On my way back from Newbury Street, I noticed this couple in the Public Garden. In the sunny afternoon, they quietly sat on the bench, each reading a book. The lady wore a white dress, simple and elegant, but also looked just like a teenager girl. Maybe this is his favorite? Not too far away, two young artists were happily playing violin and cello and they were rewarded by rounds of applause by the audience. This is just the moment you will realize how wonderful it is to be with someone important to you, to do something interests you, and to appreciate the beauty of a simple life.

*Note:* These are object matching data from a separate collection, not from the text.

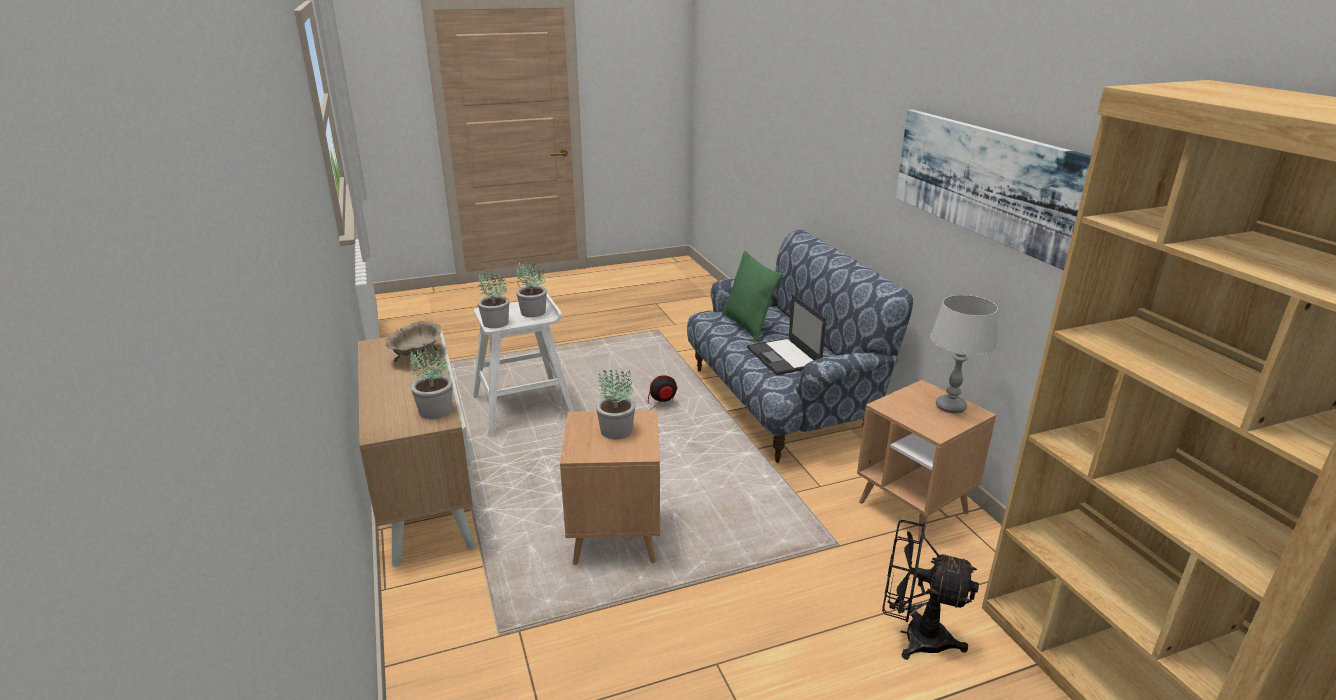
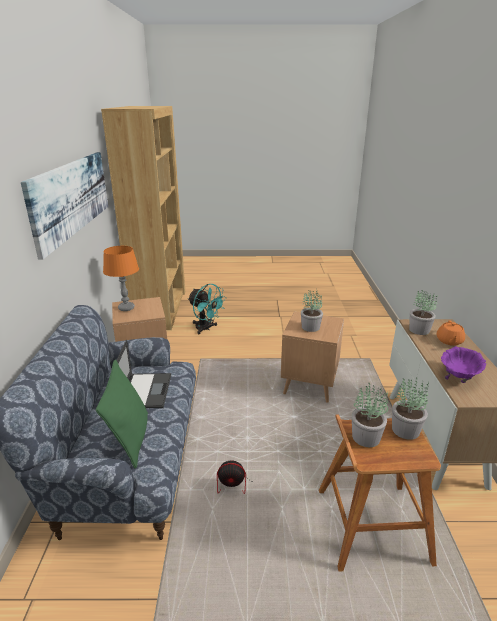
camera: 160 degrees left, 0 degrees up
beige bowl [385,321,441,364] -> purple bowl [441,346,486,383]
white stool [473,294,574,438] -> brown stool [319,414,441,572]
black fan [882,520,979,660] -> turquoise fan [188,284,227,334]
grey table lamp [930,295,998,413] -> orange table lamp [103,246,139,311]
none -> orange teapot [437,320,465,346]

Spring is always quite short in Boston and everything seems to happen overnight — All of a sudden, we welcome the season of tulips! There are a few different types of tulips in the public garden, the classical yellow tulips, the red and purple ones, and even the black tulips (which look great!). All-together, the public garden has turned into a sea of tulips.
This spring comes a bit late — though it is mid-April now, flowers are not quite ready to bloom and trees are not prepared to wearing on the green “clothes” yet. But there are always early birds. Right in the Back Bay Fens, the only tree with lovely small red flowers attracted not only me, but also a couple of American Robin.
Herring Cove Beach. Running in the water, collecting stones in different color, watching the wave come and go. Sitting quietly on the beach, facing the Atlantic…Well, actually it’s Cape Cod Bay…and enjoying the sunset. This is probably the best way to end my day trip to Cape Cod, and a wonderful ending to Summer 2013!
Almost four hundred years ago, 102 English pilgrims came across the Atlantic and sailed to Plymouth on the continent of America with the famous ship Mayflower. The original ship doesn’t exist any more — nowadays, a full-scale reproduction sits in the Plymouth harbor quietly for tourists to visit. I guess everybody will be stunned by its size: how can 102 people live in such a small ship for such a long time! At such kind of moments, you really have to appreciate the courage and determination of these ancestors.
Hit by the historic snowstorm Nemo, which is said to be as bad as the 1978 blizzard with the same name, the whole city of Boston is covered by feet of heavy snow throughout the day. Charles River, of course, is not only frozen, but also enjoying its own share of snow. People even walk in the streets and along the river with their skateboards — ski field is just everywhere. Yet, enjoying the peaceful view of a whole white Charles River is also a choice, and it might even be a better one for some guys.
While walking towards the Longfellow Bridge via the back bay area, I saw tens of wild ducks swim back and forth in a small tributary of the Charles River. They seemed to have no certain destinations — maybe for them, keep swimming is just a lifestyle, like human beings keep working. There are two types of ducks, one with somewhat brown feather, and the others are green-headed. Lucky for them, in the world of wild ducks, “race discrimination” is not an issue: different ducks swim together — they are even on the same wavelength about how to pose in front of my camera.
As one of the oldest city in United States, Boston owns quite some titles as “the first” in this country — and Boston Public Library is among the contributors to such titles. Quote from Wikipedia: Boston Public Library “was the first publicly supported municipal library in the United States, the first large library open to the public in the United States, and the first public library to allow people to borrow books and other materials and take them home to read and use”. Though having seen some other large libraries before, I was still quite impressed by the huge amount and diversity of the collection in Boston Public Library. Randomly wandering in the library, seeing the staff walking by with their carts and readers enjoying their books in a ray of warm sunshine, I recalled the ad slogan of the cafe in the library: The smartest place in the city to eat. Well, I guess the greatest thing about the library is not how smart you are now, but how eager you are to be smarter — and eagerness to be smarter is usually the first off to smart.